**Your instructions**.
In the records below, swap "NETLINE" for "NETLINK" throughout the stretch from the start of the records through the line containing "material, que ya", and write that stretch out again with everything else unchanged.

**Dataset**.
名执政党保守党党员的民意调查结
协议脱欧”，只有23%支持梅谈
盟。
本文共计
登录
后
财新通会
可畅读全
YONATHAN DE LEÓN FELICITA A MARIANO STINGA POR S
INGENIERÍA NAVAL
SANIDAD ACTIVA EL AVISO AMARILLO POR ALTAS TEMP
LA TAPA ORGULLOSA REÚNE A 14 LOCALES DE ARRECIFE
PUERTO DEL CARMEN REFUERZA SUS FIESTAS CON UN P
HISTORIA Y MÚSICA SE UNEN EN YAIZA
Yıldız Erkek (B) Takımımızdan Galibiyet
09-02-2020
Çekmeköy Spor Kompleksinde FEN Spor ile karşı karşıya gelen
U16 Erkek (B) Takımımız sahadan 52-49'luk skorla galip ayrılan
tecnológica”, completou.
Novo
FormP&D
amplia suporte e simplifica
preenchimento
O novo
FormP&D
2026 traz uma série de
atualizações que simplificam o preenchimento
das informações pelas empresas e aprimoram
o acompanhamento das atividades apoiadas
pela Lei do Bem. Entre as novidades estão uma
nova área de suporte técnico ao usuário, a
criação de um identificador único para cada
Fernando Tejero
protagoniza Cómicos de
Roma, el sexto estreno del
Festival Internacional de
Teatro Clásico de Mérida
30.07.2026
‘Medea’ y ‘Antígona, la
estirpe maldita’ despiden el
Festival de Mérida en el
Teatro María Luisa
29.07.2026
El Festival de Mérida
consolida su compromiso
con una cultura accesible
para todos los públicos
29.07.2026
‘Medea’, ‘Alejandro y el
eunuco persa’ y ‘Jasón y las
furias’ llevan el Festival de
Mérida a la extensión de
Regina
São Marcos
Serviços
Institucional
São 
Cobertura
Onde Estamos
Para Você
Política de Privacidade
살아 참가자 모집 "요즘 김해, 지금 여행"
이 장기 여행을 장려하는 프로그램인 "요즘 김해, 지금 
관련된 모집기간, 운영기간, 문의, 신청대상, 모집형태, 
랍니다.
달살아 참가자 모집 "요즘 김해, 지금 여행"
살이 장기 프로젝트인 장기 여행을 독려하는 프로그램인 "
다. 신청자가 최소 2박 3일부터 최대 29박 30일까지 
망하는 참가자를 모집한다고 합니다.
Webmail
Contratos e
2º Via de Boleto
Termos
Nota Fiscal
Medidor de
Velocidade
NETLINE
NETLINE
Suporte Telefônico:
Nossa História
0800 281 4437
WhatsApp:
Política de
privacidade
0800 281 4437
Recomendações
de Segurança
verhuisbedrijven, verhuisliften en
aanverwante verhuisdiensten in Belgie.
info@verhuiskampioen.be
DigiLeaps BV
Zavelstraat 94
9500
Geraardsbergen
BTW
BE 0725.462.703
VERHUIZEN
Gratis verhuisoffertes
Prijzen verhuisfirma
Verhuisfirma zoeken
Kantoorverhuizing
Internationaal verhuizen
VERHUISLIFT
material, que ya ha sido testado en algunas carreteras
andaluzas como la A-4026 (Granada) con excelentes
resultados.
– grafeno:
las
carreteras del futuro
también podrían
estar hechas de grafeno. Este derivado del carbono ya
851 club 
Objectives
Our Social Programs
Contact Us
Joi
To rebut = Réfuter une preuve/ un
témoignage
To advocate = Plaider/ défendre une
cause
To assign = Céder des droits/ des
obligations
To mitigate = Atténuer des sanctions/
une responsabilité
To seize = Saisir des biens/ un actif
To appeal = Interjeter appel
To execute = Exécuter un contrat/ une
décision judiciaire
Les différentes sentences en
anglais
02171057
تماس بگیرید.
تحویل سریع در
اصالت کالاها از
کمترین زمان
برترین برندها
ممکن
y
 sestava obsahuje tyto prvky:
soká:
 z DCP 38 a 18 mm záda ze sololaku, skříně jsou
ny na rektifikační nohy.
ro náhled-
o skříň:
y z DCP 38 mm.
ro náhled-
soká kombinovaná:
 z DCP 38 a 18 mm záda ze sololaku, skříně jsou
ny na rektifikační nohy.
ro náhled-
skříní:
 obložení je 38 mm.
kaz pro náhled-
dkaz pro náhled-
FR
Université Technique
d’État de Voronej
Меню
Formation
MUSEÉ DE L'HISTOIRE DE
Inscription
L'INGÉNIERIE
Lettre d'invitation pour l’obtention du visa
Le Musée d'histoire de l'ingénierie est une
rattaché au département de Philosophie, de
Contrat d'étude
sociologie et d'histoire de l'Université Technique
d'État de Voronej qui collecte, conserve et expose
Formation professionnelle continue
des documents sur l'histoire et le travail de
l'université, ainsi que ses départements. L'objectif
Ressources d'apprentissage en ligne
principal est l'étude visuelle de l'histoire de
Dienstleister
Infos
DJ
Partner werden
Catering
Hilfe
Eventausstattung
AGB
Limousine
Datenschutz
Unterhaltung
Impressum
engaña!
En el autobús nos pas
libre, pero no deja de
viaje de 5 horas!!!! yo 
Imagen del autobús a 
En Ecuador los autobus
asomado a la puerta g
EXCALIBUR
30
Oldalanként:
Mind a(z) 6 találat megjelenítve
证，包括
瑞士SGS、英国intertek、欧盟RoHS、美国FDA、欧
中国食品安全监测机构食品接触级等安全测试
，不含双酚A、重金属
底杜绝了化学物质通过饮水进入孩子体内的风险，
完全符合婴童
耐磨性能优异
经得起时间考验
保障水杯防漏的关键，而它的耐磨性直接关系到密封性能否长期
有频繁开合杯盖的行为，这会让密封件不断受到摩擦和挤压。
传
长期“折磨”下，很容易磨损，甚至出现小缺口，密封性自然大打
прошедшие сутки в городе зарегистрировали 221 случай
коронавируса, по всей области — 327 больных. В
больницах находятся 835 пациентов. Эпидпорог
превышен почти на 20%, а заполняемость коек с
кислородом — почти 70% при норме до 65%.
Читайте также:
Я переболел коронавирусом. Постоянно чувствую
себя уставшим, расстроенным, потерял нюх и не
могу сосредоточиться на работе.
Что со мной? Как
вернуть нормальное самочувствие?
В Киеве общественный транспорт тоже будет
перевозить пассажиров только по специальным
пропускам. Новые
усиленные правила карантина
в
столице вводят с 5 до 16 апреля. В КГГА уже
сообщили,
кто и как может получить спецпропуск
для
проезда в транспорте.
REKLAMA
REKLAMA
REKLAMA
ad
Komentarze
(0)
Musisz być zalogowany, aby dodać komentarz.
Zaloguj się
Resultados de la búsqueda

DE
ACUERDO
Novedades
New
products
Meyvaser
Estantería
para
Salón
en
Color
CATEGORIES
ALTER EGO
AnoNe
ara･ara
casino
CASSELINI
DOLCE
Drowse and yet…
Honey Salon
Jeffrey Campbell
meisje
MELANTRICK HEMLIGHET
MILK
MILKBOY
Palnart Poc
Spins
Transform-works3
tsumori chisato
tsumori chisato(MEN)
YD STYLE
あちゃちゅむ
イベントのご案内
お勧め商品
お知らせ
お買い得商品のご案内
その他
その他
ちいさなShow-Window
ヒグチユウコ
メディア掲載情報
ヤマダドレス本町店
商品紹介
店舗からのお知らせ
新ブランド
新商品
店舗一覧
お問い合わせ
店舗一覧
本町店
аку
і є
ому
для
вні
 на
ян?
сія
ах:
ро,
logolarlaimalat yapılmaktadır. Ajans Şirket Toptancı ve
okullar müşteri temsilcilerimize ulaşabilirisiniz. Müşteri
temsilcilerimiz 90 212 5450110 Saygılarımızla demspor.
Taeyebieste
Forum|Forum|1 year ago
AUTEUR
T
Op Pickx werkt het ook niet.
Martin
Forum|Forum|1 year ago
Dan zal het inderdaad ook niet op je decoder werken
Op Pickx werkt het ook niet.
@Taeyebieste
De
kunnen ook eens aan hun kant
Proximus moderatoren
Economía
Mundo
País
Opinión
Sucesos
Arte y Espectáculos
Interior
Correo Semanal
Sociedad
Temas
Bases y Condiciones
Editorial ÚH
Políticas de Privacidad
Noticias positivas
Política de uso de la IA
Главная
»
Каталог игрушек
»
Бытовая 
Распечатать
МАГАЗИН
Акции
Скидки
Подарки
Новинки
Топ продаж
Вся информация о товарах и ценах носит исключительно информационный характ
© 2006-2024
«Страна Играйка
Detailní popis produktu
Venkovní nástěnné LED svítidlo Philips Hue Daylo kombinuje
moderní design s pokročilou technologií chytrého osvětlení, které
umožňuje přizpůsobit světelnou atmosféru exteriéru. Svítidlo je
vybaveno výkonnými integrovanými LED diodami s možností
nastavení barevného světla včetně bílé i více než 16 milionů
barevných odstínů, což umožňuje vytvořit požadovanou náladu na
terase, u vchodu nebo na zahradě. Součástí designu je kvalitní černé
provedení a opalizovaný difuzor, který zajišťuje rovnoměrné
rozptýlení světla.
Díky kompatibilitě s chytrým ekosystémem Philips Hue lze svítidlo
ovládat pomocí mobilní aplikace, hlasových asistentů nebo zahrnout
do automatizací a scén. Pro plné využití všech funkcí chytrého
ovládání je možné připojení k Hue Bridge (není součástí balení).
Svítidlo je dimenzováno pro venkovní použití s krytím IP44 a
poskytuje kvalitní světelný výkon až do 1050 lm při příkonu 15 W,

**Task answer**.
名执政党保守党党员的民意调查结
协议脱欧”，只有23%支持梅谈
盟。
本文共计
登录
后
财新通会
可畅读全
YONATHAN DE LEÓN FELICITA A MARIANO STINGA POR S
INGENIERÍA NAVAL
SANIDAD ACTIVA EL AVISO AMARILLO POR ALTAS TEMP
LA TAPA ORGULLOSA REÚNE A 14 LOCALES DE ARRECIFE
PUERTO DEL CARMEN REFUERZA SUS FIESTAS CON UN P
HISTORIA Y MÚSICA SE UNEN EN YAIZA
Yıldız Erkek (B) Takımımızdan Galibiyet
09-02-2020
Çekmeköy Spor Kompleksinde FEN Spor ile karşı karşıya gelen
U16 Erkek (B) Takımımız sahadan 52-49'luk skorla galip ayrılan
tecnológica”, completou.
Novo
FormP&D
amplia suporte e simplifica
preenchimento
O novo
FormP&D
2026 traz uma série de
atualizações que simplificam o preenchimento
das informações pelas empresas e aprimoram
o acompanhamento das atividades apoiadas
pela Lei do Bem. Entre as novidades estão uma
nova área de suporte técnico ao usuário, a
criação de um identificador único para cada
Fernando Tejero
protagoniza Cómicos de
Roma, el sexto estreno del
Festival Internacional de
Teatro Clásico de Mérida
30.07.2026
‘Medea’ y ‘Antígona, la
estirpe maldita’ despiden el
Festival de Mérida en el
Teatro María Luisa
29.07.2026
El Festival de Mérida
consolida su compromiso
con una cultura accesible
para todos los públicos
29.07.2026
‘Medea’, ‘Alejandro y el
eunuco persa’ y ‘Jasón y las
furias’ llevan el Festival de
Mérida a la extensión de
Regina
São Marcos
Serviços
Institucional
São 
Cobertura
Onde Estamos
Para Você
Política de Privacidade
살아 참가자 모집 "요즘 김해, 지금 여행"
이 장기 여행을 장려하는 프로그램인 "요즘 김해, 지금 
관련된 모집기간, 운영기간, 문의, 신청대상, 모집형태, 
랍니다.
달살아 참가자 모집 "요즘 김해, 지금 여행"
살이 장기 프로젝트인 장기 여행을 독려하는 프로그램인 "
다. 신청자가 최소 2박 3일부터 최대 29박 30일까지 
망하는 참가자를 모집한다고 합니다.
Webmail
Contratos e
2º Via de Boleto
Termos
Nota Fiscal
Medidor de
Velocidade
NETLINK
NETLINK
Suporte Telefônico:
Nossa História
0800 281 4437
WhatsApp:
Política de
privacidade
0800 281 4437
Recomendações
de Segurança
verhuisbedrijven, verhuisliften en
aanverwante verhuisdiensten in Belgie.
info@verhuiskampioen.be
DigiLeaps BV
Zavelstraat 94
9500
Geraardsbergen
BTW
BE 0725.462.703
VERHUIZEN
Gratis verhuisoffertes
Prijzen verhuisfirma
Verhuisfirma zoeken
Kantoorverhuizing
Internationaal verhuizen
VERHUISLIFT
material, que ya ha sido testado en algunas carreteras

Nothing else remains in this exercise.